In a video posted on their YouTube channel, the Corridor Crew critiqued the show’s depiction of dragon fire. They reviewed a season 2, episode 7, “The Red Sowing” scene that featured Vermithor shooting fire at innocent dragonseeds. Niko Pueringer, a pyrotechnics expert, found that the fire seems entirely inaccurate. The fire is too dark, too clean, and far too unrealistic. Check out Pueringer’s full explanation below:
So first off, fire doesn’t work like this. I’m tired of seeing pre-disturbed bulbous fluid. That’s not at all how this happens… Or just the way the fire is working at the end of this fire blast shouldn’t be these pre-contained soft pockets of bumpiness. It should be speed. It should be motion blur. Like where is the movement coming from here? And then secondly, here, it’s all dark. That thing, that’s a bright wall of fire. There’s no light coming from it. I get it, it’s a TV show, I get it, but this is my beef with Hollywood fire. It doesn’t move like fire. It doesn’t light the scene like fire. Turn up those lights. Just blast those lights! It makes such a huge difference. Just blast the scene with those lights. It looks lovely.
What House Of The Dragon’s CGI Problems Mean
The Dragon Fire Needs To Be Improved
As a show named after dragons, the entire narrative is built on the backs of the supernatural monsters. The Targaryen family thrives when they use the sigil of their House to burn their enemies and to melt castles. The dragons are a massive budget problem, which led HBO to cut two House of the Dragon episodes. Still, they are still shown regularly by necessity. Nearly every major Targaryen character has a strong bond with one of the creatures, and they generally offer bursts of flame with little prompting.
Raising the brightness is an apt and seemingly inexpensive solution.
Considering that there are already budgeting issues, fixing the fire may not necessarily have an easy solution. While Pueringer insists that raising the brightness should be a significant improvement, other issues, including the speed of the flames, might be more expensive to showcase.
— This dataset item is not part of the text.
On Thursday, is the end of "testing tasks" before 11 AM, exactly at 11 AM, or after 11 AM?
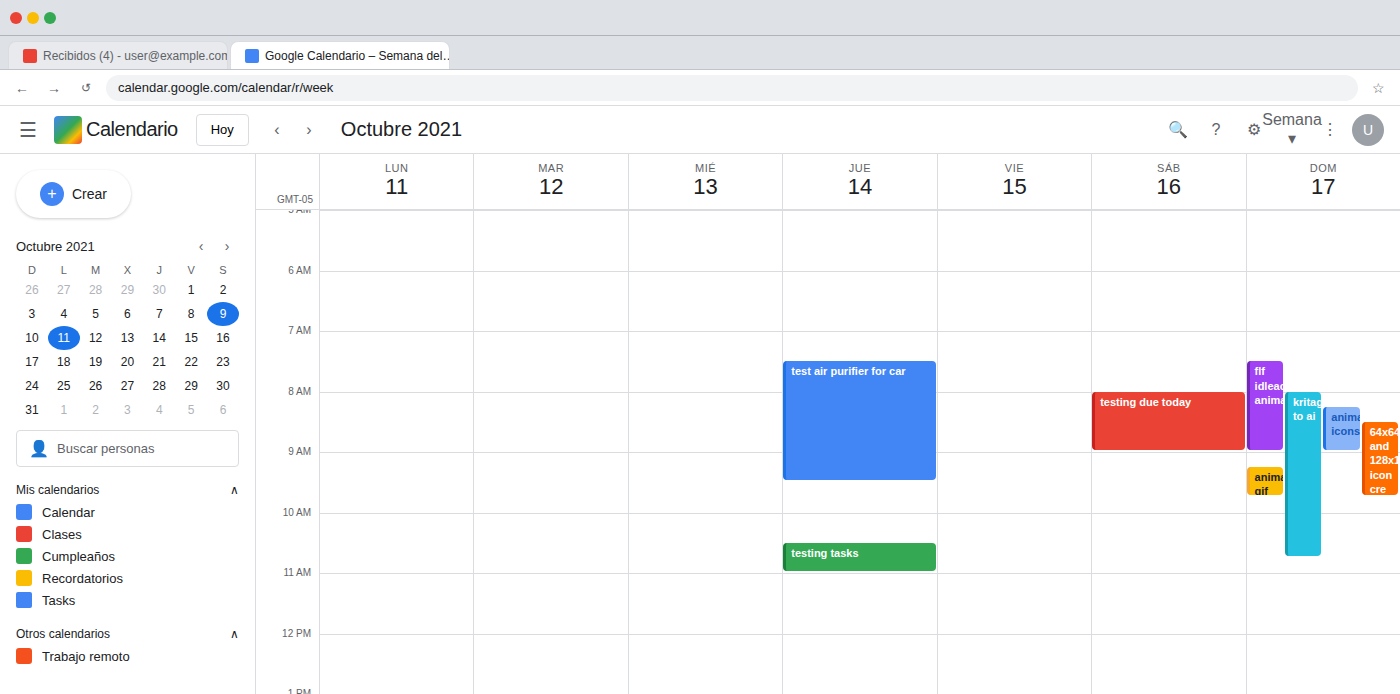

The dragon scenes drain the show’s budget, so any resolution would likely only make circumstances worse.
Raising the brightness is an apt and seemingly inexpensive solution, however, and darkness is something that Game of Thrones season 8 already received similar criticism for.
Our Take On House Of The Dragon’s CGI Issues
It Is A Problem, But Not The Most Significant Issue
The fire is a serious issue for a show that bills itself as a dragon-driven narrative. Yet, while it is a significant problem, the writing and structural concerns are far more worrisome. Cutting two episodes from the end of season 2 made the pace unpredictable and ruined House of the Dragon season 2’s ending. Writing concerns were so significant that author George R.R. Martin publicly criticized the showrunners. If the show is going to improve anything, narrative pacing is a much more salient problem, as opposed to anything relating to the otherwise stellar visual effects.